Fruit-infused water is a great substitute for boring old water. When you love water, it’s easier to get in the recommended 64+ ounces of fluid every day after surgery. You can only drink so many sugar-free drinks, and some folks are not comfortable with artificial sweeteners. Fruit juices have too many calories.

Eight Easy Ways to Stay Hydrated After Bariatric Surgery

  1. Start your hydration early in the day. Some folks start their morning with lemon water or a ginger mint tea.
  2. Infuse your water with fruit: lemon, orange, or lime. But use a glass pitcher for a better taste.
  3. Carry water with you whenever possible. Use a stainless or aluminum bottle if you keep it in your car. Plastic bottles left in automobiles in the hot weather are not good for your health.
  4. Decide if you’re confusing hunger with thirst and drink up if so.
  5. Drink flavored water, but beware of the sugar content.
  6. Put extra bottles of water in your desk at work.
  7. Download a free App to remind you to hydrate. Some resources are: h=Hidrate Spark 2.0, Waterlogged, Hydro Coach, Aquaalert: Water Tracker, Waterbalance, Daily Water, and Hydrate Daily. Check out a few and decide which suits your fancy.
  8. Of course, drink water as part of your exercise routine.

Signs of Dehydration

Failing to drink enough can lead to dehydration, which can be serious. According to the WebMD website, signs of dehydration include:

Mild or moderate dehydration:
– Thirst
– Dry or sticky mouth
– Not urinating very much
– Dark yellow urine
– Dry, cool skin
– Headache
– Muscle cramps

Severe dehydration:
– Not urinating or having very dark yellow urine
– Very dry skin
– Feeling dizzy
– Rapid heartbeat
– Rapid breathing
– Sunken eyes
– Sleepiness, lack of energy, confusion or irritability
– Fainting

Contact your doctor immediately if you experience these symptoms.
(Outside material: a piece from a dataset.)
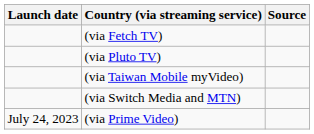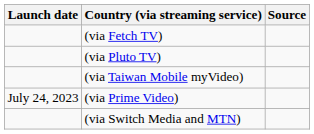rows swapped: (via Switch Media and MTN) <-> (via Prime Video)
Recipe for Ginger Mint Water

Drinking enough water is a huge challenge for some. According to Dr. Nicholas Abrashamian, many people are very offended by the chemicals they taste even in bottled and filtered water. Masking your water with fruits and or vegetables, such as cucumber or oranges help. As mentioned earlier, it’s prudent to monitor sugar content, so moderation is key.
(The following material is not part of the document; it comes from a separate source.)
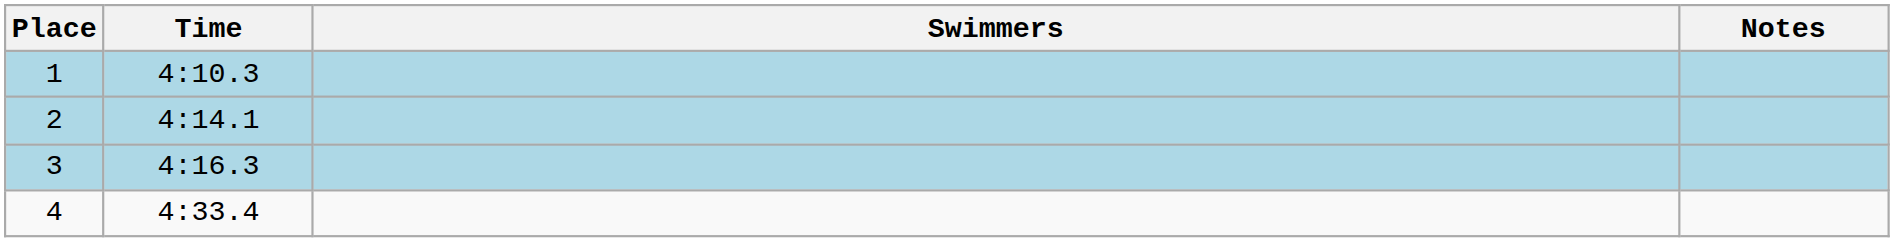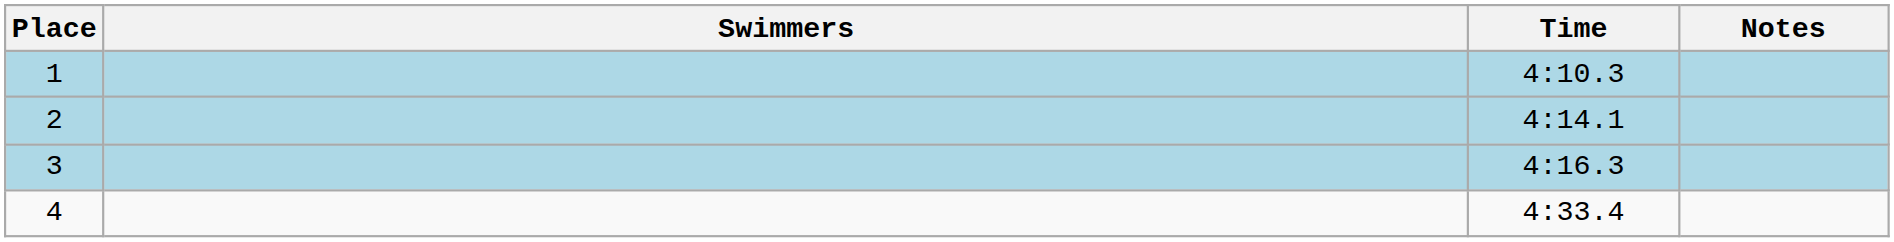columns swapped: Swimmers <-> Time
One of my favorite infused water recipes is Ginger Mint water, it helps me stay on track!

1 gallon water
2 cups of chopped ginger, washed (don’t peel)
Fresh mint

Combine water and ginger in a medium saucepan over high heat; bring to a boil.
Reduce heat to low, and simmer 30 minutes. Add mint to taste and strain.
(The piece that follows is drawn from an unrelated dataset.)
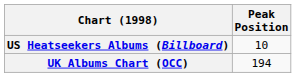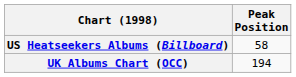US Heatseekers Albums (Billboard) | Peak Position: 10 -> 58
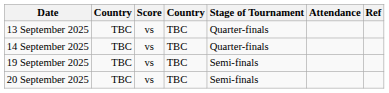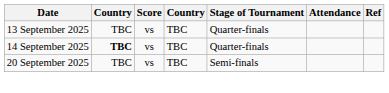14 September 2025 | column 2: normal -> bold
- row: 19 September 2025 | TBC | vs | TBC | Semi-finals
London, Denise. The Bariatric Wellness Journey: Your Roadmap to Health, Happiness and Harmony. Denijon Publishing USA, 2018


Denise London is an author of The Bariatric Wellness Journey, a blogger, bariatric surgery veteran, co-creator of FABS fitness program and wellness product developer. Denise had gastric bypass in 2010 and over the course of her journey, she learned that bariatric wellness is about much more than eating healthy and staying active—it’s about taking care of the inner and outer you.